The findings promise to reshape our understanding of how the human genome functions. They challenge the traditional view of our genetic blueprint as a tidy collection of independent genes, pointing instead to a network in which genes, regulatory elements and other types of DNA sequences interact in complex, overlapping ways.
“By integrating 200 datasets generated by various high-throughput methods we now have a very good idea what 1 percent of our DNA might be doing. Our results reveal important principles about the organization of functional elements in the human genome, providing new perspectives on everything from DNA transcription to mammalian evolution. In particular, we gained significant insight into DNA sequences that do not encode proteins, which we knew very little about before,” said Ewan Birney, Ph.D., head of genome annotation at EMBL-EBI, who led ENCODE’s massive data integration and analysis effort.
The ENCODE consortium’s major findings include the discovery that the majority of human DNA is transcribed into RNA and that these transcripts extensively overlap one another. This broad pattern of transcription challenges the long-standing view that the human genome consists of a small set of discrete genes, along with a vast amount of junk DNA that is not biologically active.
The new data indicate that the genome contains little unused sequences; genes are just one of many types of DNA sequences that have a functional impact. The consortium identified many previously unrecognized start sites for transcription and regulatory sequences that contrary to traditional views are located not only upstream but also downstream of transcription start sites.
Other surprises in the ENCODE data have major implications for our understanding of the evolution of genomes. Until recently, researchers had thought that most DNA sequences with important biological function would be constrained by evolution making them likely to be conserved as species evolve. But about half of the functional elements in the human genome do not appear to have been constrained during evolution, suggesting that many species’ genomes contain a pool of functional elements that provide no specific benefits in terms of survival or reproduction.
“This impressive effort has uncovered many exciting surprises and blazed the way for future efforts to explore the functional landscape of the entire human genome,” said NHGRI Director Francis S. Collins, M.D., Ph.D. “Because of the hard work and keen insights of the ENCODE consortium, the scientific community will need to rethink some long-held views about what genes are and what they do, as well as how the genome’s functional elements have evolved.

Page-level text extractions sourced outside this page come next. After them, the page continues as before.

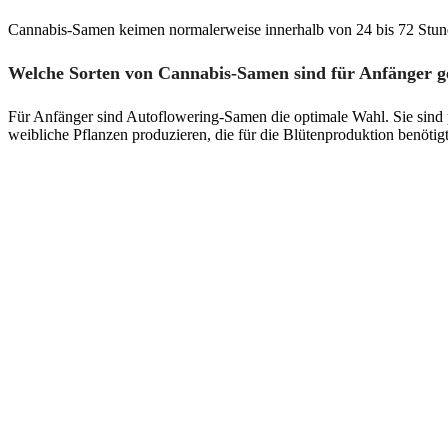
Cannabis-Samen keimen normalerweise innerhalb von 24 bis 72 Stunde
Welche Sorten von Cannabis-Samen sind für Anfänger g
Für Anfänger sind Autoflowering-Samen die optimale Wahl. Sie sind pf
weibliche Pflanzen produzieren, die für die Blütenproduktion benötig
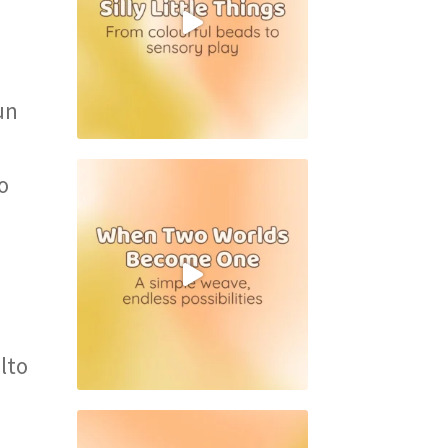
e
un
o
lto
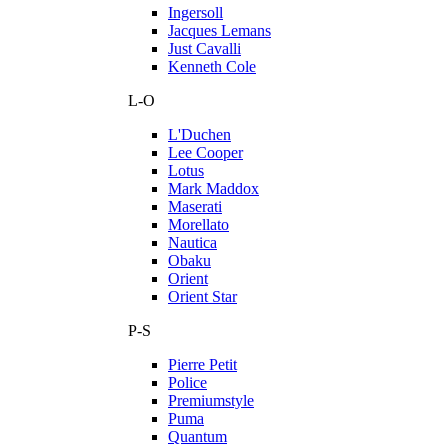
Ingersoll
Jacques Lemans
Just Cavalli
Kenneth Cole
L-O
L'Duchen
Lee Cooper
Lotus
Mark Maddox
Maserati
Morellato
Nautica
Obaku
Orient
Orient Star
P-S
Pierre Petit
Police
Premiumstyle
Puma
Quantum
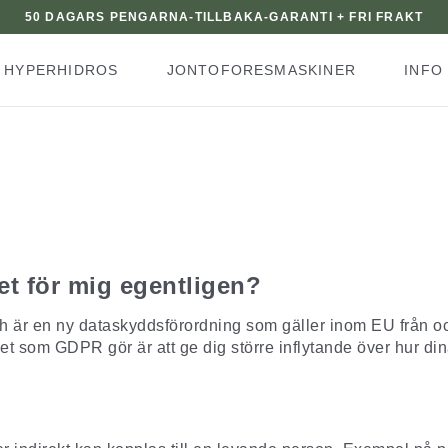
50 DAGARS PENGARNA-TILLBAKA-GARANTI + FRI FRAKT
HYPERHIDROS
JONTOFORESMASKINER
INFO
et för mig egentligen?
ch är en ny dataskyddsförordning som gäller inom EU från 
Det som GDPR gör är att ge dig större inflytande över hur din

This could have significant implications for efforts to identify the DNA sequences involved in many human diseases.”
In addition to coordinating the analysis and integration of the ENCODE data, EMBL-EBI researchers in collaboration with the BioSapiens Network of Excellence (NoE) have investigated as part of the ENCODE effort how RNA transcripts are processed in human cells.
In the 27 March issue of PNAS they reported that alternative splicing, the phenomenon that the same RNA transcript can be cut at two or more different positions to make different products, is very common in humans. It is unlikely, however, that alternative splicing adds substantially to the variety of functions and structures among proteins.
Over the next couple of years the ENCODE project will be scaled up to the entire genome. The Ensembl project, a joint EMBL-EBI and Sanger Institute project, jointly headed by Ewan Birney, has already generated some initial genome wide datasets with early full scale datasets. This integration has lead to the identification of just over 110,000 regulatory elements across the human genome. In parallel the BioSapiens NoE is creating a pipeline for the systematic annotation of the proteins potentially produced by alternative splicing throughout the human genome.
“The collaboration with the ENCODE project holds great potential for new discoveries by the Biosapiens network” said Professor Janet Thornton, BioSapiens coordinator.
“The goal for the next five years is delivering a more complete understanding across our genome” said Birney, “the ENCODE pilot project is the first step towards this goal.”